07. Medical Coding Assistance
Medical coding translates clinical documentation into standardized codes for billing, epidemiology, and quality measurement. ICD-10-CM codes describe diagnoses; CPT codes describe procedures; HCPCS codes cover supplies and equipment. Accurate coding requires clinical knowledge, coding guidelines, and payer-specific rules.
Local LLMs assist coding by suggesting codes based on clinical documentation. The model reads the note and proposes relevant codes; coders review and select final codes. This reduces search time and improves consistency when the model learns an organization's coding preferences.
# medical_coder.py
from dataclasses import dataclass
from typing import List, Optional
import json
@dataclass
class CodingSuggestion:
code: str
code_type: str # ICD-10, CPT, HCPCS
description: str
confidence: float
reasoning: str
class MedicalCodeAssistance:
"""Suggest medical codes based on clinical documentation."""
ICD10_SYSTEM = "ICD-10-CM"
CPT_SYSTEM = "CPT"
def __init__(self, ollama_client):
self.ollama = ollama_client
def suggest_codes(self, clinical_text: str,
code_type: str = "all") -> List[CodingSuggestion]:
"""Suggest medical codes from clinical documentation."""
if code_type == "all":
prompt = self._build_universal_coding_prompt(clinical_text)
elif code_type.upper() == "ICD":
prompt = self._build_diagnosis_coding_prompt(clinical_text)
elif code_type.upper() == "CPT":
prompt = self._build_procedure_coding_prompt(clinical_text)
else:
raise ValueError(f"Unknown code type: {code_type}")
response = self.ollama.generate(prompt)
return self._parse_coding_response(response)
def _build_diagnosis_coding_prompt(self, text: str) -> str:
return f"""Analyze this clinical documentation and suggest ICD-10-CM codes.
For each code, provide:
1. The code (e.g., J06.9)
2. A brief description
3. Confidence level (high/medium/low)
4. Why this code applies
Only suggest codes that are explicitly supported by the documentation.
Do not suggest codes for unmentioned conditions.
Documentation:
{text}
Output as JSON array:
[{{"code": "...", "description": "...", "confidence": "...", "reasoning": "..."}}]"""

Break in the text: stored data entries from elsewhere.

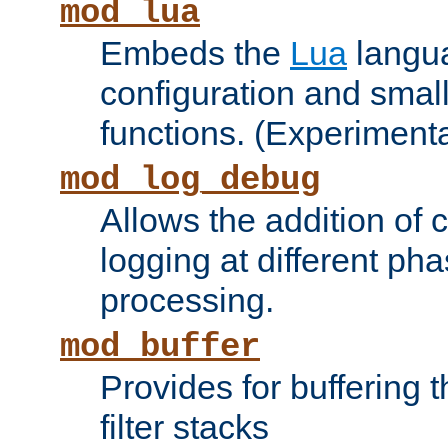
mod_lua
Embeds the
Lua
langua
configuration and small
functions. (Experimenta
mod_log_debug
Allows the addition of
logging at different ph
processing.
mod_buffer
Provides for buffering 
filter stacks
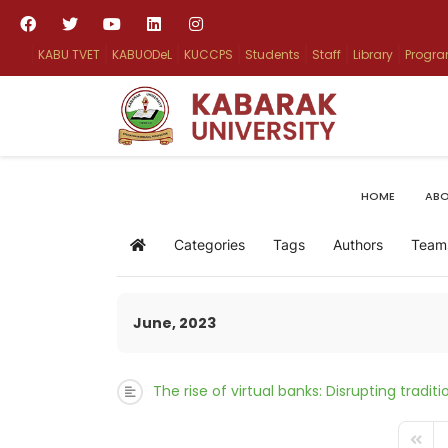
KABU TVET
KABUODeL
KUCCPS
Students
Staff
Library
Progr
HOME
ABO
Categories
Tags
Authors
Team
Home
June, 2023
The rise of virtual banks: Disrupting tradi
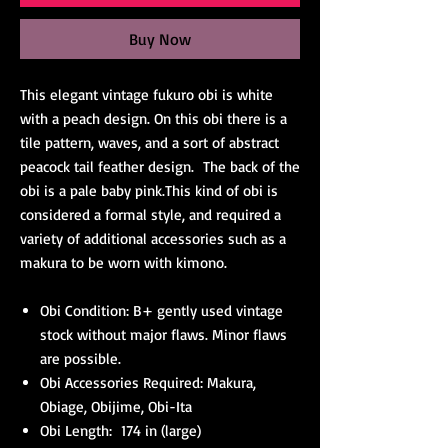
Buy Now
This elegant vintage fukuro obi is white
with a peach design. On this obi there is a
tile pattern, waves, and a sort of abstract
peacock tail feather design. The back of the
obi is a pale baby pink.This kind of obi is
considered a formal style, and required a
variety of additional accessories such as a
makura to be worn with kimono.
Obi Condition: B+ gently used vintage
stock without major flaws. Minor flaws
are possible.
Obi Accessories Required: Makura,
Obiage, Obijime, Obi-Ita
Obi Length: 174 in (large)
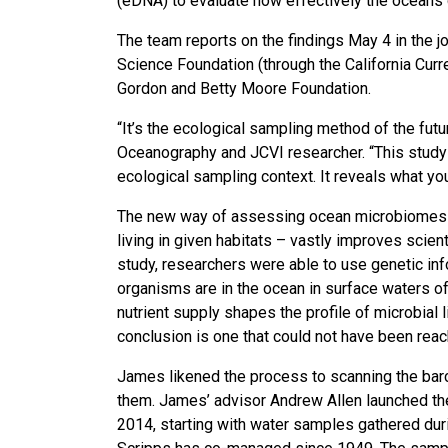
(eDNA) to evaluate how effectively the oceans c
The team reports on the findings May 4 in the 
Science Foundation (through the California Cu
Gordon and Betty Moore Foundation.
“It’s the ecological sampling method of the futu
Oceanography and JCVI researcher. “This study 
ecological sampling context. It reveals what you
The new way of assessing ocean microbiomes – 
living in given habitats – vastly improves scient
study, researchers were able to use genetic in
organisms are in the ocean in surface waters of
nutrient supply shapes the profile of microbial 
conclusion is one that could not have been reac
James likened the process to scanning the barco
them. James’ advisor Andrew Allen launched th
2014, starting with water samples gathered duri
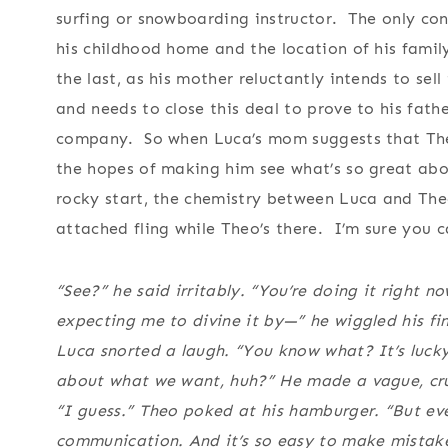
surfing or snowboarding instructor. The only con
his childhood home and the location of his famil
the last, as his mother reluctantly intends to se
and needs to close this deal to prove to his fath
company. So when Luca’s mom suggests that Theo 
the hopes of making him see what’s so great abou
rocky start, the chemistry between Luca and Theo
attached fling while Theo’s there. I’m sure you 
“See?” he said irritably. “You’re doing it right 
expecting me to divine it by—” he wiggled his f
Luca snorted a laugh. “You know what? It’s lucky
about what we want, huh?” He made a vague, crude
“I guess.” Theo poked at his hamburger. “But e
communication. And it’s so easy to make mistak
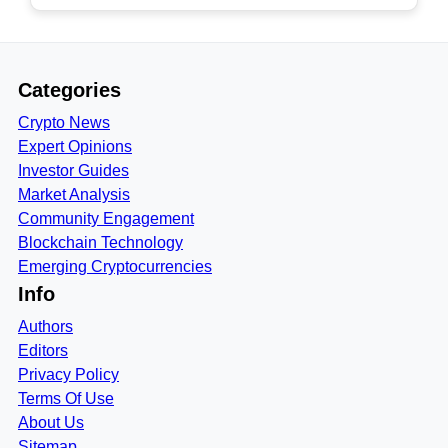
Categories
Crypto News
Expert Opinions
Investor Guides
Market Analysis
Community Engagement
Blockchain Technology
Emerging Cryptocurrencies
Info
Authors
Editors
Privacy Policy
Terms Of Use
About Us
Sitemap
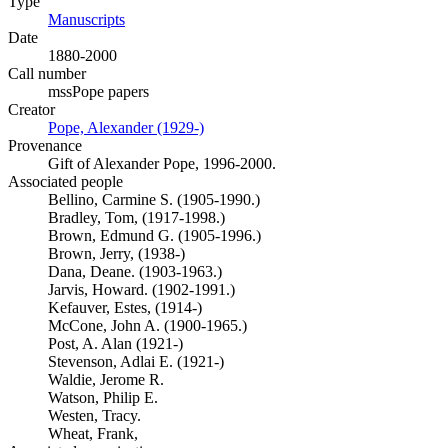
Type
Manuscripts
(Opens in new tab)
Date
1880-2000
Call number
mssPope papers
Creator
Pope, Alexander (1929-)
(Opens in new tab)
Provenance
Gift of Alexander Pope, 1996-2000.
Associated people
Bellino, Carmine S. (1905-1990.)
Bradley, Tom, (1917-1998.)
Brown, Edmund G. (1905-1996.)
Brown, Jerry, (1938-)
Dana, Deane. (1903-1963.)
Jarvis, Howard. (1902-1991.)
Kefauver, Estes, (1914-)
McCone, John A. (1900-1965.)
Post, A. Alan (1921-)
Stevenson, Adlai E. (1921-)
Waldie, Jerome R.
Watson, Philip E.
Westen, Tracy.
Wheat, Frank,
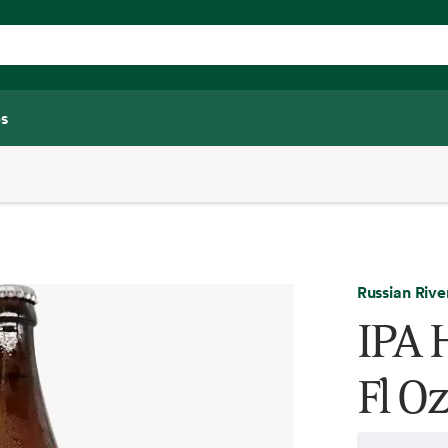
s
Russian Rive
IPA 
Fl Oz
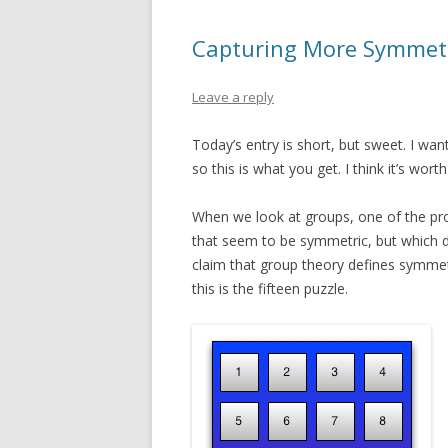
Capturing More Symmetr
Leave a reply
Today’s entry is short, but sweet. I wan
so this is what you get. I think it’s worth
When we look at groups, one of the pro
that seem to be symmetric, but which d
claim that group theory defines symmetry
this is the fifteen puzzle.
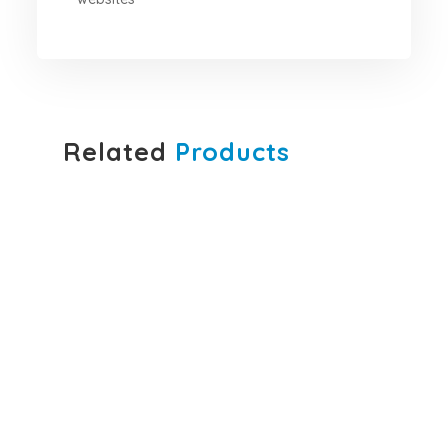
Related
Products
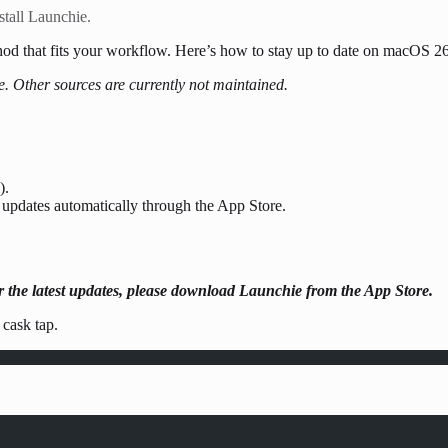
tall Launchie.
thod that fits your workflow. Here’s how to stay up to date on macOS 2
e. Other sources are currently not maintained.
).
 updates automatically through the App Store.
the latest updates, please download Launchie from the App Store.
 cask tap.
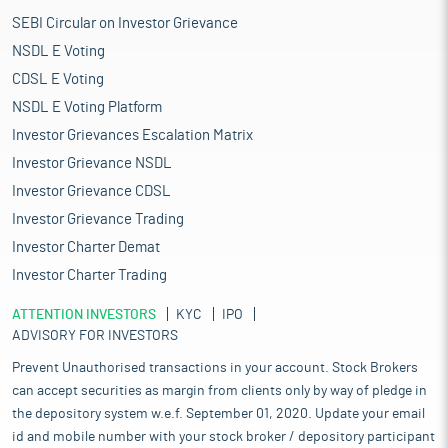
SEBI Circular on Investor Grievance
NSDL E Voting
CDSL E Voting
NSDL E Voting Platform
Investor Grievances Escalation Matrix
Investor Grievance NSDL
Investor Grievance CDSL
Investor Grievance Trading
Investor Charter Demat
Investor Charter Trading
ATTENTION INVESTORS
KYC
IPO
ADVISORY FOR INVESTORS
Prevent Unauthorised transactions in your account. Stock Brokers
can accept securities as margin from clients only by way of pledge in
the depository system w.e.f. September 01, 2020. Update your email
id and mobile number with your stock broker / depository participant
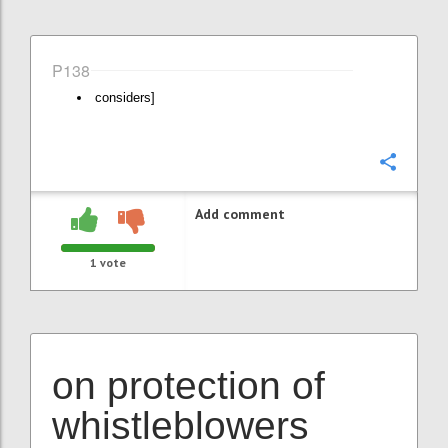
P138
considers]
Confi
Add comment
1
vote
on protection of
whistleblowers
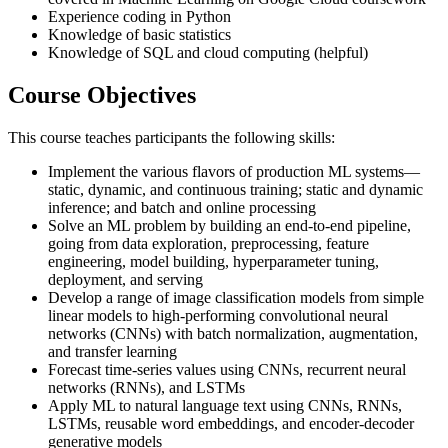
Experience coding in Python
Knowledge of basic statistics
Knowledge of SQL and cloud computing (helpful)
Course Objectives
This course teaches participants the following skills:
Implement the various flavors of production ML systems—
static, dynamic, and continuous training; static and dynamic
inference; and batch and online processing
Solve an ML problem by building an end-to-end pipeline,
going from data exploration, preprocessing, feature
engineering, model building, hyperparameter tuning,
deployment, and serving
Develop a range of image classification models from simple
linear models to high-performing convolutional neural
networks (CNNs) with batch normalization, augmentation,
and transfer learning
Forecast time-series values using CNNs, recurrent neural
networks (RNNs), and LSTMs
Apply ML to natural language text using CNNs, RNNs,
LSTMs, reusable word embeddings, and encoder-decoder
generative models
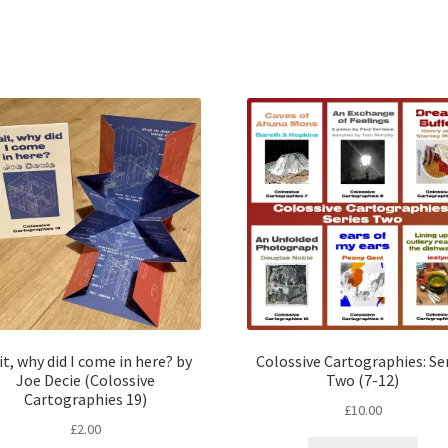
t, why did I come in here? by
Colossive Cartographies: Se
Joe Decie (Colossive
Two (7-12)
Cartographies 19)
£
10.00
£
2.00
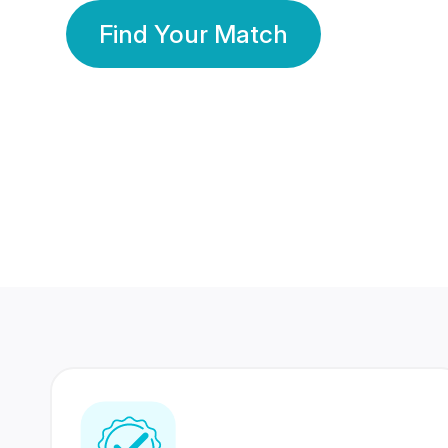
Find Your Match
350 Lakhs+
80 Lakhs
Registered Members
Success Stories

def _build_procedure_coding_prompt(self, text: str) -> str:
return f"""Analyze this clinical documentation and suggest CPT codes.
For each code, provide:
1. The code (e.g., 99213)
2. A brief description
3. Confidence level (high/medium/low)
4. Why this code applies
Only suggest codes for procedures explicitly documented.
Documentation:
{text}
Output as JSON array:"""
def _build_universal_coding_prompt(self, text: str) -> str:
return f"""Analyze this clinical documentation and suggest relevant medical codes.
Include ICD-10-CM for diagnoses and CPT for procedures.
Documentation:
{text}
Output as JSON with 'diagnoses' and 'procedures' arrays:"""
def _parse_coding_response(self, response: str) -> List[CodingSuggestion]:
try:
data = json.loads(response)
suggestions = []
# Handle both flat arrays and nested objects
if isinstance(data, list):
for item in data:
suggestions.append(self._create_suggestion(item))
elif isinstance(data, dict):
for category in ["diagnoses", "procedures"]:
if category in data:
for item in data[category]:
suggestions.append(self._create_suggestion(item))
return suggestions
except json.JSONDecodeError:
return []
def _create_suggestion(self, item: dict) -> CodingSuggestion:
return CodingSuggestion(
code=item.get("code", ""),
code_type=item.get("code_type", "ICD-10"),
description=item.get("description", ""),
confidence=self._parse_confidence(item.get("confidence", "medium")),
reasoning=item.get("reasoning", "")
)
def _parse_confidence(self, conf: str) -> float:
mapping = {"high": 0.9, "medium": 0.7, "low": 0.5}
return mapping.get(conf.lower(), 0.5)
def suggest_code_sequence(self, diagnoses: List[CodingSuggestion],
procedures: List[CodingSuggestion]) -> dict:
"""Determine proper code sequencing per coding guidelines."""
prompt = f"""Based on coding guidelines, determine the proper sequence for these codes.
Primary diagnosis should be the reason for the encounter.
Identify any hierarchical condition categories (CCs/MCCs) for inpatient coding.
Diagnoses: {diagnoses}
Procedures: {procedures}
Return JSON with 'primary_diagnosis', 'secondary_diagnoses', 'procedure_sequence'."""
response = self.ollama.generate(prompt)
return json.loads(response)
The model's coding suggestions depend heavily on training data quality. Medical coding has region-specific rules and annual updates that general-purpose models miss. Regular evaluation against gold-standard coded records identifies knowledge gaps.
Take ten clinical notes with known correct codes. Run them through the coder and compare suggestions against correct codes. Calculate suggestion accuracy and identify common error patterns.